Sunday, May 02, 2010

Backyard Bird Fallout

We had a little fallout here yesterday morning, first evidenced by a singing Chestnut-sided Warbler (yard bird #138) in our front yard.  I was alone with the kids so I couldn't spend much time birding or go far from the house, but for a while our yard certainly qualified as a target-rich environment, with Great Crested FlycatcherGray CatbirdTennessee Warbler, Summer Tanager, Rose-breasted Grosbeak, Indigo Bunting, and Baltimore Oriole among the neotropical migrants vying for attention.  A Red-headed Woodpecker was a nice bonus. Weather at the time was dismal and drippy, which may have had something to do with the sudden appearance of so many migrants.

Today was very quiet by comparison.  The only birds of interest were a male Common Yellowthroat at the pond and a very distant Common Nighthawk.

Birding around our yard has been good lately.  Here are some additional highlights:

April 28 - A female Wood Duck, a Northern Waterthrush, a Common Yellowthroat, and a Yellow-breasted Chat were at the pond; a male Rose-breasted Grosbeak and male Indigo Bunting were at our feeders; and a Common Nighthawk was seen in the sky off to the southeast.

April 27 - A male Baltimore Oriole was at our hummingbird feeders in the morning, a Yellow-breasted Chat was at the pond in the evening, and Great Crested Flycatcher and Summer Tanager were around our yard at dusk.

April 25 - In the morning a Northern Waterthrush and female Painted Bunting were at the pond, Barn and Cliff Swallows were flying over, and a Great Crested Flycatcher was observed in our front yard.  After looking around the yard I drove to High Island, where my best finds were a Black-billed Cuckoo and male Lazuli Bunting at Smith Oaks.  I then birded the Bolivar Peninsula (Magnificent Frigatebird, shorebirds, etc.), and returned to Smith Oaks in the afternoon, arriving about 5 minutes too late to see the Fork-tailed Flycatcher that had just flown away, never to be seen again.  Despite the one totally egregious miss I managed to get 121 species for the day, including 20 species of warblers.

April 22 - Saw 2 male Indigo Buntings from our kitchen window, heard Common Nighthawk.

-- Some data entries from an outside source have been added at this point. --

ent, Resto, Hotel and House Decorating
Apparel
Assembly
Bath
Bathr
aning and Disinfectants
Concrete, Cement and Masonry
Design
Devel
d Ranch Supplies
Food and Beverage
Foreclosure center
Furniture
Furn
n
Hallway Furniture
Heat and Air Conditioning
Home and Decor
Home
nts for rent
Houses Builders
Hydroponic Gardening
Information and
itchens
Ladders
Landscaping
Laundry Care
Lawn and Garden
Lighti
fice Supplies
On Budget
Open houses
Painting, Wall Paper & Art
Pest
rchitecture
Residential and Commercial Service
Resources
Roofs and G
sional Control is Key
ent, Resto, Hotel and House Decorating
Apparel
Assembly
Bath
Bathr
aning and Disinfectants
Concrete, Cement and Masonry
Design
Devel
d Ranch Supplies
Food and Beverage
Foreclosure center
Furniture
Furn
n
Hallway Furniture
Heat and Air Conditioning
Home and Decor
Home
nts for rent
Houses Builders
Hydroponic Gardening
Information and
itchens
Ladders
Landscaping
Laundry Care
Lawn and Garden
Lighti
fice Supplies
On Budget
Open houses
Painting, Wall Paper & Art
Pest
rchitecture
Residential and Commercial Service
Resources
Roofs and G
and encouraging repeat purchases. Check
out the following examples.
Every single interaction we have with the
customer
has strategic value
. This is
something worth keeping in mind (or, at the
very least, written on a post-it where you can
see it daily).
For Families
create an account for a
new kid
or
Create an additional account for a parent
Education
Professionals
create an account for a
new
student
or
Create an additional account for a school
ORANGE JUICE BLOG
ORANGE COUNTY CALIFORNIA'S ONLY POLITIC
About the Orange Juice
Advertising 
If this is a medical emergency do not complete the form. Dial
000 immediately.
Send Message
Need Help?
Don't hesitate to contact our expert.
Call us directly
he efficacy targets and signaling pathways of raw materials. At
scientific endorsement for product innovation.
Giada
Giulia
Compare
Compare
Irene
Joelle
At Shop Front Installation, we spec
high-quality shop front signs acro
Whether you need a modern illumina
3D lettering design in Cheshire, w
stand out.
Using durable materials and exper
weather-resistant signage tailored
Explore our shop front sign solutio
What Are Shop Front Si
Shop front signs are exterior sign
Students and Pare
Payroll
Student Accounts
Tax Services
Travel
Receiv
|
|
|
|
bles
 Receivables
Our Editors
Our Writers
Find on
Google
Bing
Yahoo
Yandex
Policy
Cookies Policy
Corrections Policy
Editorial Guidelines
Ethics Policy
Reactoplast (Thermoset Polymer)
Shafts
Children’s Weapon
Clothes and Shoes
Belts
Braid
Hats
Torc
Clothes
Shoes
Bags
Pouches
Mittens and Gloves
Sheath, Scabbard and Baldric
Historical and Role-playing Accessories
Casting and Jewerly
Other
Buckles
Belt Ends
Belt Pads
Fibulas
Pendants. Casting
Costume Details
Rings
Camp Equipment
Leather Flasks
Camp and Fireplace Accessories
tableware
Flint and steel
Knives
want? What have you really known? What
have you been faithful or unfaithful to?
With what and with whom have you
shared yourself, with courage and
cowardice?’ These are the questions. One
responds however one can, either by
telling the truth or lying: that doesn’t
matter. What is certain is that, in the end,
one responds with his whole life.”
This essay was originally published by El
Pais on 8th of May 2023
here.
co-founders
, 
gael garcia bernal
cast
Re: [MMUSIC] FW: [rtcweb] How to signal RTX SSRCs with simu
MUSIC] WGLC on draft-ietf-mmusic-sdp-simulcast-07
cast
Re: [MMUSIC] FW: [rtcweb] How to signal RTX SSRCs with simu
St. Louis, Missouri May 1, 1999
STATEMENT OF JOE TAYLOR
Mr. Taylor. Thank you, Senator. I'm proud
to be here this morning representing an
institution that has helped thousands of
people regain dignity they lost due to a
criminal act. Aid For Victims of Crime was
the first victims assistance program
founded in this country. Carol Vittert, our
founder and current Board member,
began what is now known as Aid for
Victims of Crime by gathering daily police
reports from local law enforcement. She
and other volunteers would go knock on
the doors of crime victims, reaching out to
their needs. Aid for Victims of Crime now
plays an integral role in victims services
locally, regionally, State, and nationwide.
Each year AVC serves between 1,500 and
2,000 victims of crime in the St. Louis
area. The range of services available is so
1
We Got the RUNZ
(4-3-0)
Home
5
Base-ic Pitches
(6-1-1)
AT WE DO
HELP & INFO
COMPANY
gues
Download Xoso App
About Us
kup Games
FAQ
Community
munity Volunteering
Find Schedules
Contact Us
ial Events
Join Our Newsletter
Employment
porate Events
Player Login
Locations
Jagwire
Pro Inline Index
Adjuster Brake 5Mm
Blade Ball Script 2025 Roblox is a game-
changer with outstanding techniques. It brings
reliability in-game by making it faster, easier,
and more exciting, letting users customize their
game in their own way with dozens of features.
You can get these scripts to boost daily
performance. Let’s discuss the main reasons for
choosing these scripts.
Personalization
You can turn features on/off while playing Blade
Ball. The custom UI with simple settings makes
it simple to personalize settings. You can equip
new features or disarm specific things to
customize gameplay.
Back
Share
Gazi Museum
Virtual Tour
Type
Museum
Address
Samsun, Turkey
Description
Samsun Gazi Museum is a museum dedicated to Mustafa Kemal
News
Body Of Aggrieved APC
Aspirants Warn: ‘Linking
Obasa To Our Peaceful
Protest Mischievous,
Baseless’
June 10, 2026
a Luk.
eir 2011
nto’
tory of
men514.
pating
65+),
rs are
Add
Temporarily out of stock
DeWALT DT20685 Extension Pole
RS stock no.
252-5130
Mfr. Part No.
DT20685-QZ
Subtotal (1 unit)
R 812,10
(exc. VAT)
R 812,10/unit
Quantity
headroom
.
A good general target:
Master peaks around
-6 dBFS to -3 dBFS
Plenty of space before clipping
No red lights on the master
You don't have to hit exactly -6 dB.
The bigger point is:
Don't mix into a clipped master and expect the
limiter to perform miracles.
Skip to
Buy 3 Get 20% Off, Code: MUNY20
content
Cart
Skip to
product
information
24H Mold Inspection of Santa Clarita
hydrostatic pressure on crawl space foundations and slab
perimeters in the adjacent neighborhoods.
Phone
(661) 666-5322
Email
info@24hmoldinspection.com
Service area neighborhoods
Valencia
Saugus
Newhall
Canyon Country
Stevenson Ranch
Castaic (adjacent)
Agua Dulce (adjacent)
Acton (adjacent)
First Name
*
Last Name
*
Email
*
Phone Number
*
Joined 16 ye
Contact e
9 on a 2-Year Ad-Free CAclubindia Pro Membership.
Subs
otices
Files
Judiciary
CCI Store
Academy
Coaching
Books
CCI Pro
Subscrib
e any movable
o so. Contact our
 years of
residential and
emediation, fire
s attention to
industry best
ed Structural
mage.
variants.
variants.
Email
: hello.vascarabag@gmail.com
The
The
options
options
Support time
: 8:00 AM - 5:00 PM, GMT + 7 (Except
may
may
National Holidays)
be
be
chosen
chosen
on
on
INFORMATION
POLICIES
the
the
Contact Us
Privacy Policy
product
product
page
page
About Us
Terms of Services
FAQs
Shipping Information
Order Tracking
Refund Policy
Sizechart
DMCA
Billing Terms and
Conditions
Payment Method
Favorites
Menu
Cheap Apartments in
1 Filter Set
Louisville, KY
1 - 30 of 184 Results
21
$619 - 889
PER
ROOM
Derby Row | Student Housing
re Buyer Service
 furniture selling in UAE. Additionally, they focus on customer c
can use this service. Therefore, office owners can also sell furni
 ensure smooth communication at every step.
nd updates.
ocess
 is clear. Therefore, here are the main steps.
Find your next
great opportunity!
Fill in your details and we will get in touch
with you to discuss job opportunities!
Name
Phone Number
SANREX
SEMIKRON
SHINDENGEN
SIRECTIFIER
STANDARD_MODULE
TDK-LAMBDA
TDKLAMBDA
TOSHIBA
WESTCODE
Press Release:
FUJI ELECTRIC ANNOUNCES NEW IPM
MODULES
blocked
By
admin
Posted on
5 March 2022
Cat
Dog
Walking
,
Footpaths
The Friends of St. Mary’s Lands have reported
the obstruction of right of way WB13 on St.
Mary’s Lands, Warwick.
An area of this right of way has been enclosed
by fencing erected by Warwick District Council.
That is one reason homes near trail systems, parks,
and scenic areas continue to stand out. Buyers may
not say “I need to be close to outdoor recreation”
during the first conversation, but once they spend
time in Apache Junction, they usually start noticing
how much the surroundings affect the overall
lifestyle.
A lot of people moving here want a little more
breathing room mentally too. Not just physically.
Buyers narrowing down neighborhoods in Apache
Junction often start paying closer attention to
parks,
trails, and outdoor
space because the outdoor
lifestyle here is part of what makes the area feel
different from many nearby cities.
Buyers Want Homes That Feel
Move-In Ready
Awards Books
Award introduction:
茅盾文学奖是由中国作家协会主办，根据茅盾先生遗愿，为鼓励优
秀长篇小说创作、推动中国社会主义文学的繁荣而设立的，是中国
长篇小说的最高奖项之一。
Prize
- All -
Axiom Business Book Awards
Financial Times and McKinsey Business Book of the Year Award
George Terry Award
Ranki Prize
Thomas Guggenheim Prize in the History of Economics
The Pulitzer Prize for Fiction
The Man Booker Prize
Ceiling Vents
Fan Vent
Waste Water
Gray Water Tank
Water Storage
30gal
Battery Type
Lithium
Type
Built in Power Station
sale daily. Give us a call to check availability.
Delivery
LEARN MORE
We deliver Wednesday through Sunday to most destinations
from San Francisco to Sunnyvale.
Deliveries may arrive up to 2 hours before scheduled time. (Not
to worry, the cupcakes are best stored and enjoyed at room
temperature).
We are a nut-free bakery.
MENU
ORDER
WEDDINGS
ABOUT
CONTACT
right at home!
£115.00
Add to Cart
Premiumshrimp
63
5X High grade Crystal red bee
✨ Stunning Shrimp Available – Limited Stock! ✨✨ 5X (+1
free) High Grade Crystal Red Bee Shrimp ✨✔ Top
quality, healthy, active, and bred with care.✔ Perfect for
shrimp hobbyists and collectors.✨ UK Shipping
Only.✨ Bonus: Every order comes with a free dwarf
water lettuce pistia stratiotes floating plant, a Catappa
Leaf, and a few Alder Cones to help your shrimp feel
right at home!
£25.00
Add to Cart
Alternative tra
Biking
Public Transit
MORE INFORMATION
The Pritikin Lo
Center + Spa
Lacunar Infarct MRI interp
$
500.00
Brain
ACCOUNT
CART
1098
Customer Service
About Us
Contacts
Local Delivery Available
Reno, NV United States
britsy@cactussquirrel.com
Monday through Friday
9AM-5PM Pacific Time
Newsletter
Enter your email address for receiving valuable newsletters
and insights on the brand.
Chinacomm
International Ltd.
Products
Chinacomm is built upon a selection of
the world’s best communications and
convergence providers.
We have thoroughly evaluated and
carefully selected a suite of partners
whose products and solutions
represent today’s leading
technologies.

April 21 - A male Rose-breasted Grosbeak and male Indigo Bunting were in out front yard, a male Orchard Oriole and male Blue Grosbeak were in our backyard, and a Red-headed Woodpecker was seen flying over a neighbor's yard.

April 19 - A male Rose-breasted Grosbeak and 2 male Baltimore Orioles were in trees near the pond, and a male Baltimore Oriole was subsequently seen in the big live oak by the house.

April 18 - A Yellow-throated Vireo was seen and Summer Tanager heard singing for the first time this spring.  In the evening I spotlighted a Raccoon in our backyard - he seemed unintimidated by my approach, and stayed long enough for Lucy and Bryce to come out and see him before he scampered off.